Ojalá entonces me hubiera dado cuenta de cómo aquellos señores de este bar habían marcado nuestras vidas y me parece injusto, por no decir otra cosa, que los rebajemos a ancianos que esperan la muerte. Pero recordemos que ellos lucharon contra la sociedad para romper los convencionalismos y que ahora podamos ir de la mano por la calle; no sé ustedes, pero yo desde luego aprecio esa libertad. Iniciaron movimientos, disturbios, protestas, que acabaron siendo la base de nuestro derecho contemporáneo al matrimonio. Soportaron que les insultaran y humillaran para que nosotros no tuviéramos que hacerlo, al menos no hasta ese punto. Algunas renunciaron al amor verdadero y se casaron con alguien del sexo opuesto, sacrificando su naturaleza, o se divorciaron y empezaron a salir del armario, orgullosas y fuertes, primero rotas, luego enteras de nuevo. Los afortunados que no sucumbieron en los años 80 enterraron a decenas de seres queridos, y muchos se convirtieron en conejillos de indias de los medicamentos para prevenir y tratar el VIH/SIDA que hoy nos hacen la vida más fácil.

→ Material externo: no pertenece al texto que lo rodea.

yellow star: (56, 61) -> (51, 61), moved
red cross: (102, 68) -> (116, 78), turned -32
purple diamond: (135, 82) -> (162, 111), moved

Debemos darnos cuenta de que esta lista puede continuar. Al fin y al cabo, le debemos mucho al hombre mayor de Twin Peaks en San Francisco, The Caliph en San Diego, Julious en Nueva York y tantos otros bares frecuentados por hombres mayores en todo el mundo. Acordémonos de ellos cada vez que entremos en una cafetería en verano con un pañuelo de flores al cuello (o en el bolso) y unas gafas enormes y esperemos que nos traten y atiendan con respeto. Acordémonos de ellos cada vez que disfrutemos de nuestra sexualidad conociendo la PrEP o los medicamentos antirretrovirales. Démosles las gracias en silencio cuando pasemos por el altar con nuestro ser querido, nos casemos y obtengamos prestaciones conyugales. Recordemos las batallas que libraron, algunas se ganaron, otras se perdieron: contra la sociedad, contra el sistema legal, contra el sida, contra el odio.

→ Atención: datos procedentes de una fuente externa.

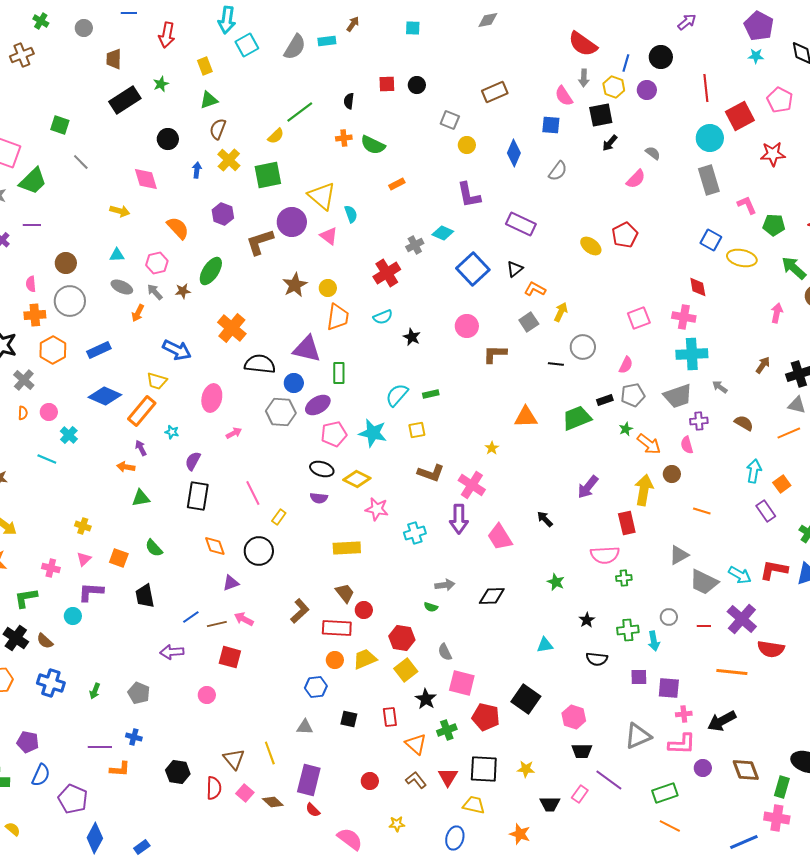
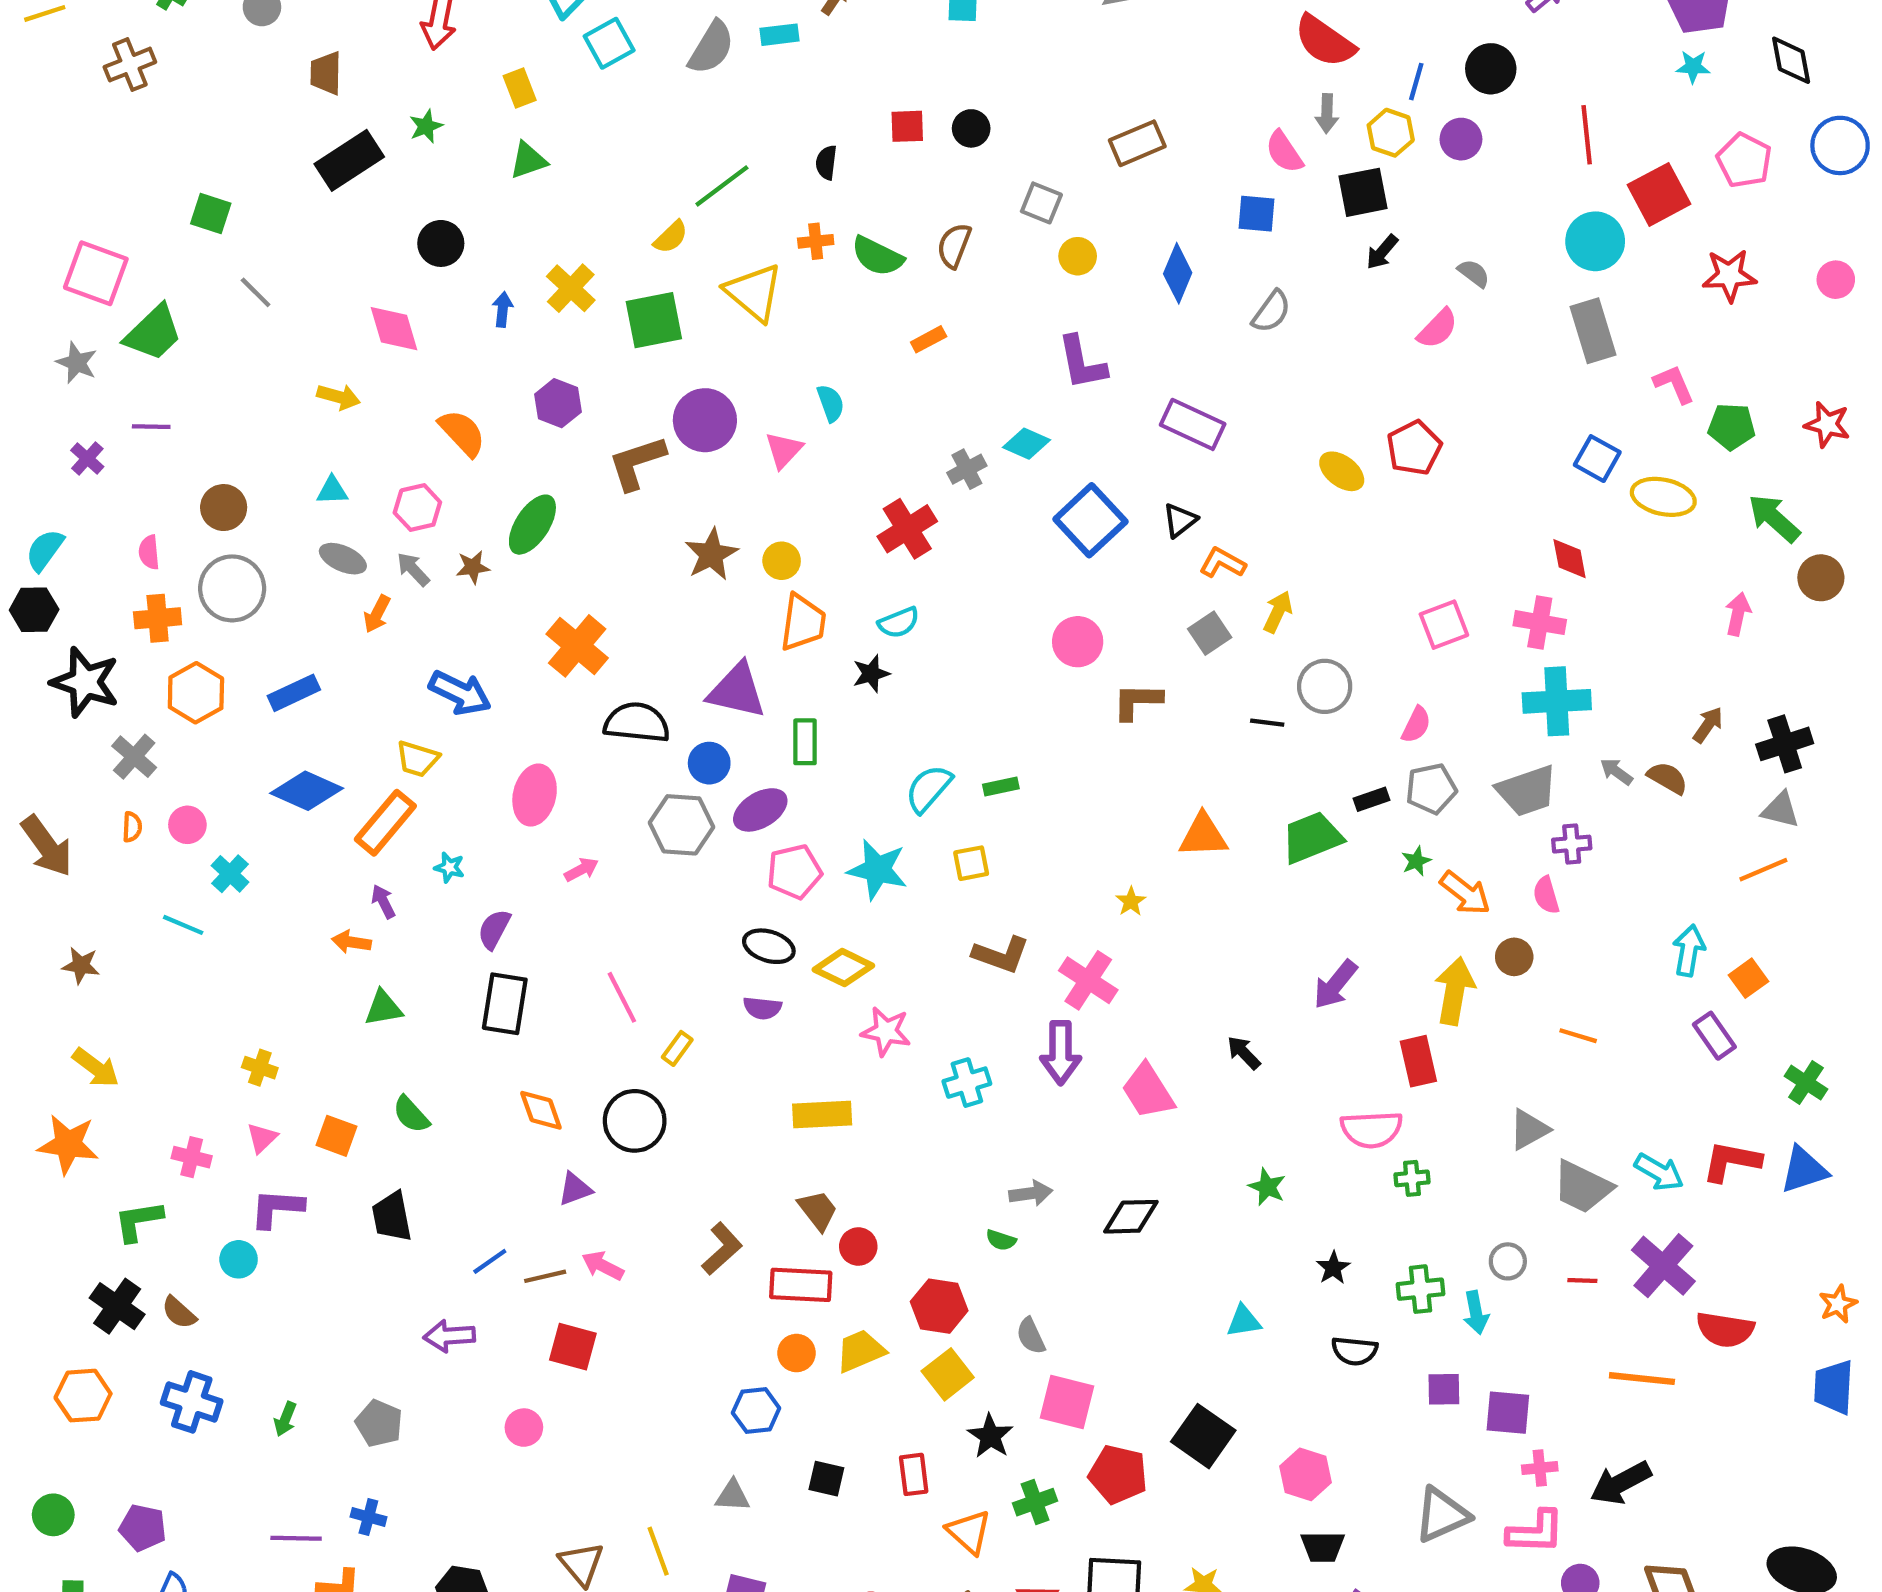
brown semicircle: (218, 129) -> (954, 246), moved
yellow triangle: (322, 196) -> (754, 292), moved
pink triangle: (329, 236) -> (784, 450), turned 36
black star: (412, 337) -> (871, 674), moved, turned 30
brown semicircle: (744, 423) -> (1668, 778), moved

Démosle un sentido a este Orgullo. Celebremos, honremos y apreciemos a esos chicos, involucrémoslos, reconozcámoslos, estarán en los bares de Reinas, Garbo y Frida. Estarán caminando por la calle y en el mercado del agricultor, invisibles para la juventud, cada uno de ellos con una historia profunda. Invitémosles a una copa y démosles las gracias por nuestra libertad y la felicidad que emana de ella. Este Orgullo vayamos más allá de los trajes sexys, el maquillaje, las plumas, las drogas recreativas y la fiesta con mayúsculas. Somos una generación afortunada por poder mirar a la Historia a los ojos y ser capaces de apreciar el legado que estas generaciones dejaron para nosotros y para las generaciones venideras.